During the pandemic, we’re gonna change our tone ever so slightly …

Illustration by Ari Saperstein / Modified by Rachel Kurzius / DCist

The whole joke of these horoscopes is that I have zero technical training in astrology, and instead use this pulpit as an opportunity for petty retaliation. So you can imagine my shock when my refrain for all of you last month—”You’ll find March quite draining”—was proven utterly and inarguably true. Folks, oops! I had no clue my skills at reading the stars were so on point, and I am really and truly sorry for my role in this tragedy. To show my penance, I am cooking up a zodiac snack far more palatable for all: this month, for the first time in DCist history, everyone’s horoscope is not-so-shitty. There’s no better moment for this change of tone than Aries season, which is ruled by the courageous, stubborn-as-hell ram. 

ARIES (March 22—April 21): A rare, unexpected milkman is going to help you celebrate your birthday. Against all odds, you will find ways to blossom this month.

TAURUS (April 22—May 21): You’ll discover that you have a much better voice than your neighbors when you participate in a stoop sing-along. Against all odds, you will find ways to blossom this month.

GEMINI (May 22—June 21): What you previously saw as a rude bit of criticism will become far more palatable under the strange, new light of April. Against all odds, you will find ways to blossom this month.

CANCER (June 22—July 21): Let’s face it, homebody: you were made for this moment. You’re practically Zoom royalty. Against all odds, you will find ways to blossom this month.
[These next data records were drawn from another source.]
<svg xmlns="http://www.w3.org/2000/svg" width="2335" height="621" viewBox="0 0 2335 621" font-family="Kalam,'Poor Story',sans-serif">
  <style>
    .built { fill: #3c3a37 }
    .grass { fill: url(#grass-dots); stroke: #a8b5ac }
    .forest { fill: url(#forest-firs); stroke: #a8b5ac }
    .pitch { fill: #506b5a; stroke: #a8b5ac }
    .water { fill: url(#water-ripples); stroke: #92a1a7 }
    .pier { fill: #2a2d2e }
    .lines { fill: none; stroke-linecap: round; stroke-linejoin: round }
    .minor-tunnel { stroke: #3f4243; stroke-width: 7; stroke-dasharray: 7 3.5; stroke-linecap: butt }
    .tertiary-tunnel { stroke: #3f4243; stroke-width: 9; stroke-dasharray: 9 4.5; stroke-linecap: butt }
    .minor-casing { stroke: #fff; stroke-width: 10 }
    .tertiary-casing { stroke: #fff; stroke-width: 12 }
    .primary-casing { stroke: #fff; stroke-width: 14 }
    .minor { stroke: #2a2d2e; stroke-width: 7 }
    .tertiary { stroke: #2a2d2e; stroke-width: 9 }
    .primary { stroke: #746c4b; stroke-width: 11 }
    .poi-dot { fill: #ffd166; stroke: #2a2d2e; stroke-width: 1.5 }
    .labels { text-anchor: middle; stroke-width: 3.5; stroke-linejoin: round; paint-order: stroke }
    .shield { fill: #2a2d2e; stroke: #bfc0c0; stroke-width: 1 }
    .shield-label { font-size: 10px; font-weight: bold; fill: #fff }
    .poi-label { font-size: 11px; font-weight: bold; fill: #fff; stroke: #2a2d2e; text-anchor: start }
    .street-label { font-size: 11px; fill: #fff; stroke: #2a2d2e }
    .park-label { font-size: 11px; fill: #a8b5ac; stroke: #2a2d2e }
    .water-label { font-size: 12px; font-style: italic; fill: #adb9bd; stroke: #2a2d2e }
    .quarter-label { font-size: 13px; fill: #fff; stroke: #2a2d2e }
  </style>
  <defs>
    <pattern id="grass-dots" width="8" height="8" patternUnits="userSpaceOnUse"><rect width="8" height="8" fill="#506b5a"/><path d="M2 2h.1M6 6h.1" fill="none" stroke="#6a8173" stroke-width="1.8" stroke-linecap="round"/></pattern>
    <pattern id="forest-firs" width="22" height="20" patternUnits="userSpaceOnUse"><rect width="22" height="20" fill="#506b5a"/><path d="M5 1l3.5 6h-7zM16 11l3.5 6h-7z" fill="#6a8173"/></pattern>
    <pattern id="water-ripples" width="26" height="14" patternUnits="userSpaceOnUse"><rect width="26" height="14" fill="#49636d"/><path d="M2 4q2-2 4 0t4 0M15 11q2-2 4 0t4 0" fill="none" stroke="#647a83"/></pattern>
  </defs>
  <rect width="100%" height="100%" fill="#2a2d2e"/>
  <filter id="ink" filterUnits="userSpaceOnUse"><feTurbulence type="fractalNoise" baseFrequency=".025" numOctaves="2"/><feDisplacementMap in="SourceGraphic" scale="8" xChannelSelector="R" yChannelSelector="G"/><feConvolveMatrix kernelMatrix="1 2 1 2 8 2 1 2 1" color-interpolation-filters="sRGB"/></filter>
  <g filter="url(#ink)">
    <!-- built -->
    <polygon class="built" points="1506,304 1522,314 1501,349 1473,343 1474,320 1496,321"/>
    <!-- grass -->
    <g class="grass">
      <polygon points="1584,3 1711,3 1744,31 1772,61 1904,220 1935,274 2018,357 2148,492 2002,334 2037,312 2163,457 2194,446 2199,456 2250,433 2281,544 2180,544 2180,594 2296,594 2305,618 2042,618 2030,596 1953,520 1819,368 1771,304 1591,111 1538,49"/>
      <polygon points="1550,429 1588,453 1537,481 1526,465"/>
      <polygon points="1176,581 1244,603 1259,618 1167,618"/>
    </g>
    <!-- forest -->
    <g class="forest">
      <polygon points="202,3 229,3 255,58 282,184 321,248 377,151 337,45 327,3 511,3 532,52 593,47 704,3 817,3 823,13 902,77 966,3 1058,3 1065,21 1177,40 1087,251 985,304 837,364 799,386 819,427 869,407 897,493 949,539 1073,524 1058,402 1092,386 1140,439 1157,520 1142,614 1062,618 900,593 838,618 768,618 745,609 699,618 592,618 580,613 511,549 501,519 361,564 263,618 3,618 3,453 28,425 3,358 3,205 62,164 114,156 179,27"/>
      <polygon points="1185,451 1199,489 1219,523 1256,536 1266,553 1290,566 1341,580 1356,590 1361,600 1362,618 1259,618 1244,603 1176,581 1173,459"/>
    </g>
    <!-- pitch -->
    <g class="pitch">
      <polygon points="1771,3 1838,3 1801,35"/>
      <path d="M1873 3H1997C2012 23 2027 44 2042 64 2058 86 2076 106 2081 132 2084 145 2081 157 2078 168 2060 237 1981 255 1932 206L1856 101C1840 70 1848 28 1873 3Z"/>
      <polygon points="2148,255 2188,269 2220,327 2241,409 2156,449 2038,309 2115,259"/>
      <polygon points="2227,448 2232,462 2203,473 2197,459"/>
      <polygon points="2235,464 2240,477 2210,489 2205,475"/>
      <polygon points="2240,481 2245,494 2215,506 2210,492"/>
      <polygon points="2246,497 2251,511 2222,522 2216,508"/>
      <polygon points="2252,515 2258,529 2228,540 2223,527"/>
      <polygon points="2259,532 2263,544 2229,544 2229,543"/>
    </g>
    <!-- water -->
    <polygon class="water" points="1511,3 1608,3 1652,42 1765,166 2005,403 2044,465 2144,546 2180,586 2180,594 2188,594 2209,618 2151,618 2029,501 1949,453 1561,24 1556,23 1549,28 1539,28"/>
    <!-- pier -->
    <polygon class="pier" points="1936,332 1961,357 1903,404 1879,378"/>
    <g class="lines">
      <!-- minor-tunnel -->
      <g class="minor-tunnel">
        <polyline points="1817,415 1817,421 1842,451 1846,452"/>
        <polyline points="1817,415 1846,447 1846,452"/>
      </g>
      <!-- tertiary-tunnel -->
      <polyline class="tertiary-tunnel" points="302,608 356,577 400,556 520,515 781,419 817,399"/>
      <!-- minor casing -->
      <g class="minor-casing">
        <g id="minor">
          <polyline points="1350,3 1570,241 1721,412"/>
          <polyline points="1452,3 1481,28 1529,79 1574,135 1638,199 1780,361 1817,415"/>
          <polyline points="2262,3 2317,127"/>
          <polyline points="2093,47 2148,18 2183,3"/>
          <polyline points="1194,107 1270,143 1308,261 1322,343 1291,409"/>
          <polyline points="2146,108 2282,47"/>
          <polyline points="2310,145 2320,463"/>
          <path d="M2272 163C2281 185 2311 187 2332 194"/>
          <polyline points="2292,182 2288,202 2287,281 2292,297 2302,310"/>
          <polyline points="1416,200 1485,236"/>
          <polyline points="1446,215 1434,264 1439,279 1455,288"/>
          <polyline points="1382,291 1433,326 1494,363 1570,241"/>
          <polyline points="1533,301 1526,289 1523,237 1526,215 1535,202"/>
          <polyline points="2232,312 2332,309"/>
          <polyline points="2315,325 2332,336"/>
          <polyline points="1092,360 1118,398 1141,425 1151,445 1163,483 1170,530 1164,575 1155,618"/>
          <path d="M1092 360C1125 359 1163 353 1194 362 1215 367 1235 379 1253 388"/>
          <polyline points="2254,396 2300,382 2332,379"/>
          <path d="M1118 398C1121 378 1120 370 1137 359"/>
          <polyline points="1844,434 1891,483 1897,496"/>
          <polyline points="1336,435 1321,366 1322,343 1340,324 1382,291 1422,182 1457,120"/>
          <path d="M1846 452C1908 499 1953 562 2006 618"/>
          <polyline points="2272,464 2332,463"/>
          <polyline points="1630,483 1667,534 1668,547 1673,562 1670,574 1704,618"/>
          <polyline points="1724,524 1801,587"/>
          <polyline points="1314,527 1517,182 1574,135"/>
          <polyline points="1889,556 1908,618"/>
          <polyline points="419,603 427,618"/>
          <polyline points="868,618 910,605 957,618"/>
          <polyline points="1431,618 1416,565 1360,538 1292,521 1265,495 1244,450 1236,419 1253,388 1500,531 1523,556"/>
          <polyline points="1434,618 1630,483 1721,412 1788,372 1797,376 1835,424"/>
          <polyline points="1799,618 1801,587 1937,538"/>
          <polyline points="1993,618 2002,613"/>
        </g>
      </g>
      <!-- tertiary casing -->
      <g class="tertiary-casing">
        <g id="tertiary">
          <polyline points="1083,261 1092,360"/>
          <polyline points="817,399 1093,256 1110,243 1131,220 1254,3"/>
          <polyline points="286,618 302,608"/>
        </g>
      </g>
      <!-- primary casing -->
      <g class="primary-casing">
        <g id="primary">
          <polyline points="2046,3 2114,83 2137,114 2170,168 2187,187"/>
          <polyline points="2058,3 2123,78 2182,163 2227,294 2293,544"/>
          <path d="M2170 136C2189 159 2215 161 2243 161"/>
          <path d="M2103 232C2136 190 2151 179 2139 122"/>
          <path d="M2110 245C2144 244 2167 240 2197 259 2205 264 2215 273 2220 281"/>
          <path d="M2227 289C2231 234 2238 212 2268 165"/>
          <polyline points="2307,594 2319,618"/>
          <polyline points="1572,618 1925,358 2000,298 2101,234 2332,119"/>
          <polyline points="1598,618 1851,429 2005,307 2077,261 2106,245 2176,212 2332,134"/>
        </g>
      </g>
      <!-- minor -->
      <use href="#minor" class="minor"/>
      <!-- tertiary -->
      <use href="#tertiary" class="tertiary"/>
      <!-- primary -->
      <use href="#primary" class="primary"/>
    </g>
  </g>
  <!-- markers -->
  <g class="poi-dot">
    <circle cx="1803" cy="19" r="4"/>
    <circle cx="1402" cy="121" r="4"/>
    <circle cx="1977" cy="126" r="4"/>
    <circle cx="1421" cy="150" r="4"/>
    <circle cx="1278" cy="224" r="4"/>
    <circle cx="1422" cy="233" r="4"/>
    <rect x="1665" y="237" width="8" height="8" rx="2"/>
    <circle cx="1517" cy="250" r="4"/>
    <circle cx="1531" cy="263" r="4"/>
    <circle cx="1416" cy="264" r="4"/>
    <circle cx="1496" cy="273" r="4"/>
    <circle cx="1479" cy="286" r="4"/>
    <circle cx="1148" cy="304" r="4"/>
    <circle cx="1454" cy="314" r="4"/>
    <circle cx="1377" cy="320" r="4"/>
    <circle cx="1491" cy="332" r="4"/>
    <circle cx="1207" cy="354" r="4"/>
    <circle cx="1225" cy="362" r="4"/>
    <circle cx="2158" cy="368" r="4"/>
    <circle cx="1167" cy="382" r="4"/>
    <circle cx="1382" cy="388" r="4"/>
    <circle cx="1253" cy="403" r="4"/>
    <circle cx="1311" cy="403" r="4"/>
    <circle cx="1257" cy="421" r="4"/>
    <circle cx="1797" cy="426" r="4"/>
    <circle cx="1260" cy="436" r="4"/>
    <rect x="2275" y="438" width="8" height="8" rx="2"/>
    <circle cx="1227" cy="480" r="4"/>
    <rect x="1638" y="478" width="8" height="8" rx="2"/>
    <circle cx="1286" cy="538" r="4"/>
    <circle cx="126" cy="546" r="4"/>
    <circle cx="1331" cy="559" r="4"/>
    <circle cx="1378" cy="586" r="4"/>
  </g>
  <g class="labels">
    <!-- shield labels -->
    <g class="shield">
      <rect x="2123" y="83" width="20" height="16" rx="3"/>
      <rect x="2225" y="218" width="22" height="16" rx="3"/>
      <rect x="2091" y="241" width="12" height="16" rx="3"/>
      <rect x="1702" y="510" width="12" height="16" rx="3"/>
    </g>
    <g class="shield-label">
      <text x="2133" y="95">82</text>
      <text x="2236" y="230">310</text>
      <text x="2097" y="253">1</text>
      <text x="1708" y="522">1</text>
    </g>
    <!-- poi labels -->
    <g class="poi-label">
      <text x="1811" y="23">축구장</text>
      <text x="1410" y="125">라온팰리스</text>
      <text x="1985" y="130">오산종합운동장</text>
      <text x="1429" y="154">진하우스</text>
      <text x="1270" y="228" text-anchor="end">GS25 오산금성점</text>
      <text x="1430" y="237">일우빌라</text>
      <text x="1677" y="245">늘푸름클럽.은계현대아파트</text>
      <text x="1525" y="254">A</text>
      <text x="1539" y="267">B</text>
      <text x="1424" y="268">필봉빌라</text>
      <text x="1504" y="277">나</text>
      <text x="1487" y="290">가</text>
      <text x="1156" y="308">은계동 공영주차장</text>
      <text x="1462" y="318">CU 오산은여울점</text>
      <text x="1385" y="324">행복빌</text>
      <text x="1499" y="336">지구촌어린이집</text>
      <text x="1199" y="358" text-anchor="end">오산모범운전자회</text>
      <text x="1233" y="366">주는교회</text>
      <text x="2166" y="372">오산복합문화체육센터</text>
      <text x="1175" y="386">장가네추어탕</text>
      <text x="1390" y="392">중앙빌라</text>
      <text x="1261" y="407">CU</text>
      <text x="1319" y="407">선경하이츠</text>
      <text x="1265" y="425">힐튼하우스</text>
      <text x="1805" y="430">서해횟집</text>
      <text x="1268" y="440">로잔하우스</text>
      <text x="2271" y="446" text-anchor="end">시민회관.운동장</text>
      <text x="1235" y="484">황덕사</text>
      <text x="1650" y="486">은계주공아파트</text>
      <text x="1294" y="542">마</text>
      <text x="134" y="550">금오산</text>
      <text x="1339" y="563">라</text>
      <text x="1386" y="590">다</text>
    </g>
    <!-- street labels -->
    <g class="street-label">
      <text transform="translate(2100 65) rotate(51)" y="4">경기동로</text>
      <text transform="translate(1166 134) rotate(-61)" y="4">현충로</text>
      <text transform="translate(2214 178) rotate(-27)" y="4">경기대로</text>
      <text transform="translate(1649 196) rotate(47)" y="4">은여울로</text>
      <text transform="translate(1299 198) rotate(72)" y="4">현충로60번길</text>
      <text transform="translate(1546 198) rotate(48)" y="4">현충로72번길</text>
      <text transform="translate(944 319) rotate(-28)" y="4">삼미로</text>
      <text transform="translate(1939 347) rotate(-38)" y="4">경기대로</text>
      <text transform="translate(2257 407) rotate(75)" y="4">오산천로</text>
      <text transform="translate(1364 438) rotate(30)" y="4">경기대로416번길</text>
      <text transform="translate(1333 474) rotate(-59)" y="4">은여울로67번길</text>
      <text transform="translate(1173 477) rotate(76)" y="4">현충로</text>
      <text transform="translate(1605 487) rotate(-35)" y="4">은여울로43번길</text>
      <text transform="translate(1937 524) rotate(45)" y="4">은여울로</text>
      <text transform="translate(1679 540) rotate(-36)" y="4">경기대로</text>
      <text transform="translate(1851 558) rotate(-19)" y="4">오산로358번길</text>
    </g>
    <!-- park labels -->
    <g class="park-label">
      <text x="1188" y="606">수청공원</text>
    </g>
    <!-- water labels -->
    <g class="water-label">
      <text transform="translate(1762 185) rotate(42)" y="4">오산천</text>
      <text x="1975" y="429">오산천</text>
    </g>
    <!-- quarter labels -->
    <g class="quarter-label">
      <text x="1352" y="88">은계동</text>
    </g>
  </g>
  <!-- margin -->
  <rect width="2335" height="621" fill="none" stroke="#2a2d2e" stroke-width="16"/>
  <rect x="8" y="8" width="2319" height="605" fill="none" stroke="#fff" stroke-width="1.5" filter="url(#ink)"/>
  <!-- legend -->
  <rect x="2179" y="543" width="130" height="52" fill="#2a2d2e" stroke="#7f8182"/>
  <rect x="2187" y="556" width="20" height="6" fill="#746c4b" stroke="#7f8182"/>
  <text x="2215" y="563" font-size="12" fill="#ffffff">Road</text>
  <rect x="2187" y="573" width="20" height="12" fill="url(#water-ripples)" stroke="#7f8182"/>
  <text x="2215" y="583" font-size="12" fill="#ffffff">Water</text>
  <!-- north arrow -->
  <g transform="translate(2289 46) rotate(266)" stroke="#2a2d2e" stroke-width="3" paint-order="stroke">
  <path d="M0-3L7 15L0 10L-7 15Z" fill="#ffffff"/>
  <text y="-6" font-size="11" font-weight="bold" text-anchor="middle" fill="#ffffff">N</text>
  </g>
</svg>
LEO (July 22—August 21): Save all of the moody selfies you’ve been taking, because one day they might just find their way into a historical collection. Against all odds, you will find ways to blossom this month.

VIRGO (August 22—September 21): You’ll find a very hairy cuddle buddy sooner than you think. Against all odds, you will find ways to blossom this month.

LIBRA (September 22—October 21): A skill of yours that once seemed niche will become extraordinarily practical in April. Against all odds, you will find ways to blossom this month.

SCORPIO (October 22—November 21): Nothing, not even a pandemic, will get in the way of your reproductive cycle. Against all odds, you will find ways to blossom this month.

SAGITTARIUS (November 22—December 21): Don’t get too down on yourself for horsing around—your antics are bringing joy to others. Against all odds, you will find ways to blossom this month.

CAPRICORN (December 22—January 21): You will come up with a strange yet successful plan to drum up a sense of camaraderie in the community. Against all odds, you will find ways to blossom this month.

AQUARIUS (January 22—February 21): No Instagram feed filled with rising bread loaves or nascent herb gardens will fill you with envy in April. Against all odds, you will find ways to blossom this month.

PISCES (February 22—March 21): With so many things put on hold, an often-overshadowed strong suit of yours will get its due chance to shine. Against all odds, you will find ways to blossom this month.